START Raw data
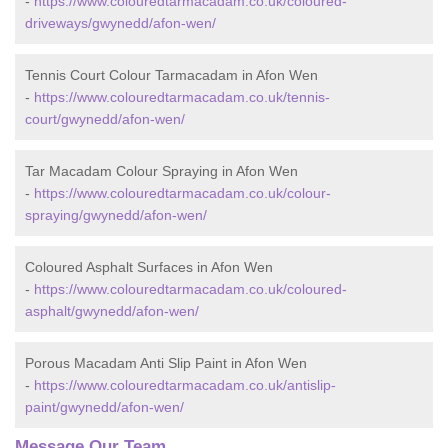
-
https://www.colouredtarmacadam.co.uk/coloured-
driveways/gwynedd/afon-wen/
Tennis Court Colour Tarmacadam in Afon Wen
-
https://www.colouredtarmacadam.co.uk/tennis-
court/gwynedd/afon-wen/
Tar Macadam Colour Spraying in Afon Wen
-
https://www.colouredtarmacadam.co.uk/colour-
spraying/gwynedd/afon-wen/
Coloured Asphalt Surfaces in Afon Wen
-
https://www.colouredtarmacadam.co.uk/coloured-
asphalt/gwynedd/afon-wen/
Porous Macadam Anti Slip Paint in Afon Wen
-
https://www.colouredtarmacadam.co.uk/antislip-
paint/gwynedd/afon-wen/
Message Our Team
END Raw data
### [Task requirements]
Say how many lines in the records contain the word "gwynedd". Nothing but the number is required.

### [Response to this exercise]
5